As três religiões têm diferenças importantes em suas posições em relação
ao divórcio. O cristianismo abomina o divórcio complemente. O Novo
Testamento, inequivocamente, advoga a indissolubilidade do casamento.
Atribui-se a Jesus o ter dito, "mas eu digo a vocês que qualquer que se
divorcie de sua esposa, exceto pôr infidelidade, transforma a mulher em
adúltera, e qualquer um que se case com uma mulher divorciada comete
adultério" (Mateus, 5:32). Este ideal intransigente é, sem dúvida, irreal.
Ele pressupõe um estado de perfeição moral que as sociedades humanas
jamais alcançaram. Quando um casal percebe que sua vida conjugal não
tem mais jeito, negar o divórcio em nada irá ajudá-lo. Forçar casais, que
não se dão bem, a viverem juntos contra suas vontades não produz
qualquer efeito, além de não ser razoável. Não espanta que o mundo
cristão tenha sido obrigado a sancionar o divórcio.
O judaísmo, por outro lado, permite o divórcio, mesmo sem qualquer
razão ou causa. O Velho Testamento dá ao marido o direito de se
divorciar de sua esposa, mesmo que ele apenas se antipatize por ela: "Se
um homem se casa com uma mulher que venha a se tornar desagradável a
ele, porque ele descobre alguma coisa indecente sobre ela, ele assina o
certificado de divórcio e o dá para a esposa e a manda embora de sua
casa. E se, depois que ela deixar a sua casa, e se tornar a esposa de um
outro homem, e esse segundo marido não a quiser mais, se ele emitir o
certificado de divórcio, e a mandar embora de sua casa, ou se ele morrer,
aquele primeiro marido, que havia se divorciado dela, não pode mais se
casar com ela" (Deuteronômio 24:1/4).
Os versos acima, causaram alguns debates consideráveis entre os
exegetas judeus, por causa da discordância com o significado das palavras "desagradar", "indecência" e "antipatizar", mencionadas neles. O
Talmud registra suas diferentes opiniões: "A escola de Shamai entendeu
que um homem não deve se divorciar de sua esposa, a menos que ela seja
culpada de alguma má conduta sexual, enquanto que a escola de Hillel
diz que ele pode se divorciar, mesmo que ela simplesmente tenha
quebrado um prato. O Rabino Akiba diz que o homem pode se divorciar
dela simplesmente porque ele encontrou uma mulher mais bonita do que
sua esposa" (Gittin 90 a-b).
O Novo Testamento segue a opinião dos Shamaitas, enquanto que a lei
judaica tem seguido a opinião dos Hillelitas e a do Rabino Akiba (1).
Desde que o ponto de vista dos Hillelitas tem prevalecido, a tradição da
lei judaica, de permitir o divórcio sem uma causa forte, foi quebrada.
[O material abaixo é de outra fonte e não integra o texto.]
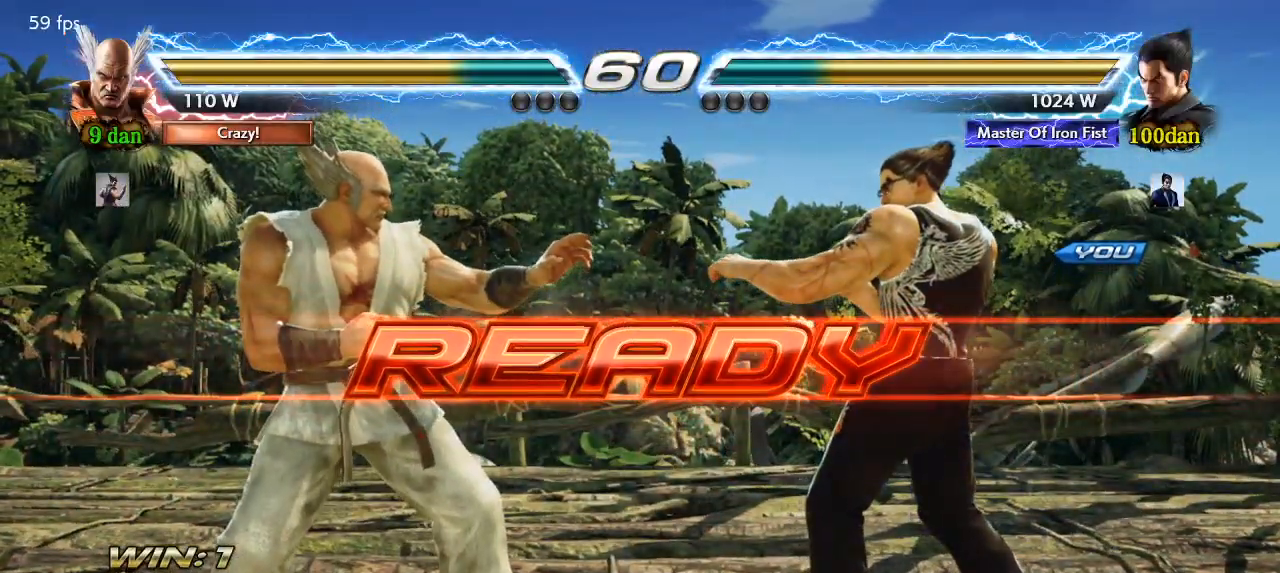
{"dt_ms": 500, "buttons": [], "left_stick": "center", "events": [[67, "left_stick", "right"], [167, "left_stick", "left"], [183, "TRIANGLE", "down"], [233, "R1", "down"], [267, "TRIANGLE", "up"], [267, "left_stick", "right"], [300, "R1", "up"], [333, "TRIANGLE", "down"], [333, "left_stick", "center"], [383, "R1", "down"], [417, "TRIANGLE", "up"], [483, "R1", "up"]]}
O
Velho Testamento não só dá ao marido o direito ao divórcio de uma
esposa "desagradável", como considera o divórcio de uma "esposa má"
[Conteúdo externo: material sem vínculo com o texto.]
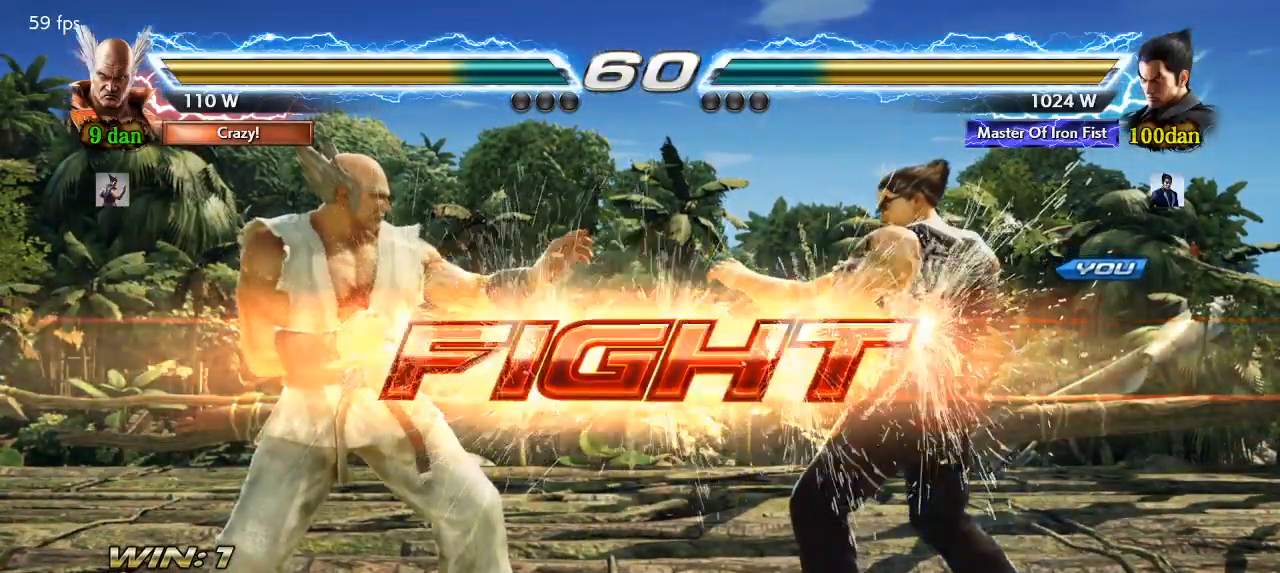
{"dt_ms": 500, "buttons": [], "left_stick": "down-right", "events": [[133, "left_stick", "right"], [200, "left_stick", "center"], [267, "left_stick", "right"], [383, "left_stick", "down-right"]]}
uma obrigação: "Uma esposa má traz humilhação, olhar abatido e
coração ofendido. Mãos frouxas e joelhos fracos tem o homem cuja
mulher falhou em fazê-lo feliz. A mulher é a origem do pecado e é por
causa dela que nós todos vamos morrer".
"Não deixe que o vazamento da cisterna goteje, nem permita que uma
esposa má diga do que ela gosta. Se ela não aceitar o seu controle,
divorcie-se dela e mande-a embora" (Eclesiastes 25:25).
O Talmud registrava uma série de atos das esposas, pelos quais os
maridos eram obrigados a se divorciar delas: "se ela comeu na rua, se ela
bebeu avidamente na rua, se ela amamentou na rua, em cada caso, o
Rabino Meir diz que ela deve deixar seu marido" (Git. 89a). O Talmud
também torna obrigatório o divórcio de uma mulher estéril (que não gera
filhos por um período de 10 anos): "Nossos rabinos ensinaram: Se um
homem tomou uma esposa e viveu com ela por 10 anos e ela não gerou
filhos, ele deve se divorciar dela (Yeb.64a).
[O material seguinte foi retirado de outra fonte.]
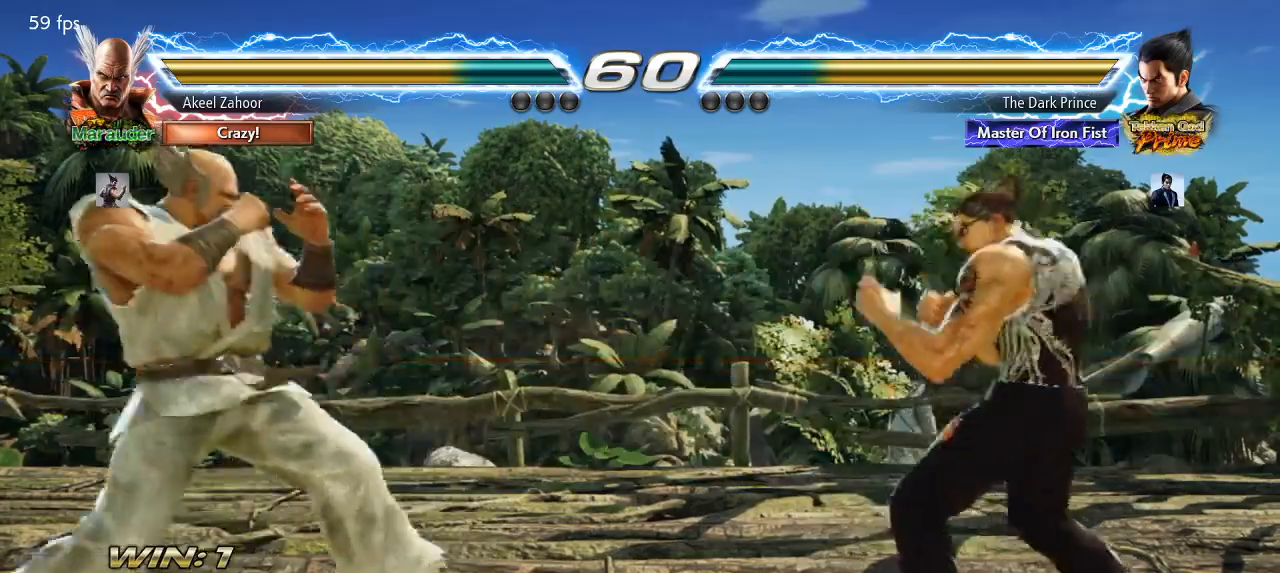
{"dt_ms": 500, "buttons": [], "left_stick": "down", "events": [[50, "left_stick", "center"], [100, "left_stick", "right"], [267, "left_stick", "down"], [317, "left_stick", "center"], [417, "left_stick", "left"], [500, "left_stick", "down"]]}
As esposas, por outro lado, não podiam iniciar o divórcio de acordo com
a lei judaica. A esposa judia, contudo, poderia reclamar o direito ao
divórcio perante uma corte judia, desde que apresentasse uma forte razão
para tal. São muito poucas coisas que uma esposa podia apresentar para
pedir o divórcio: um marido com defeitos físicos ou doença de pele, um marido que não cumprisse suas responsabilidades conjugais, etc. A Corte
pode ajudar na reclamação da esposa, mas não pode dissolver o
casamento. Somente o marido pode fazê-lo. A corte podia açoitar,
mandar prender e excomungar o marido para obrigá-lo a conceder o
certificado de divórcio. Contudo, se o marido é teimoso o suficiente, ele
pode se recusar a garantir o direito de divórcio à sua esposa e mantê-la
amarrada a ele indefinidamente. Pior ainda, ele pode deserdá-la sem lhe
garantir o divórcio e deixá-la descasada e sem estar divorciada. Ele pode
se casar com outra mulher, ou mesmo morar com qualquer mulher
solteira fora do lar e ter filhos desta última (estas crianças são
consideradas legítimas pela lei judaica). A esposa deserdada, por outro
lado, não pode se casar com ninguém, porque ela será considerada
adúltera e os filhos de uma futura união são considerados ilegítimos por
10 gerações. Uma mulher em tal situação é chamada de "agunah"
(mulher presa) (2).
Nos USA, hoje, há aproximadamente de 1000 a 1500 mulheres judias
que são "agunot", enquanto que em Israel o seu número pode estar acima
dos 1600. Os maridos podem extorquir milhares de dólares dessas
mulheres presas em troca de um divórcio de acordo com a lei judaica
(3).
O Islam ocupa o meio termo entre o Cristianismo e o Judaísmo, com
relação ao divórcio. O casamento no Islam é uma bênção santificada, que
não deve ser quebrada, exceto por razões relevantes. Os casais são
instruídos a procurar todos os remédios possíveis, sempre que seus
casamentos estiverem sob ameaça. O divórcio não é para ser usual,
exceto quando não há qualquer outro caminho ou solução.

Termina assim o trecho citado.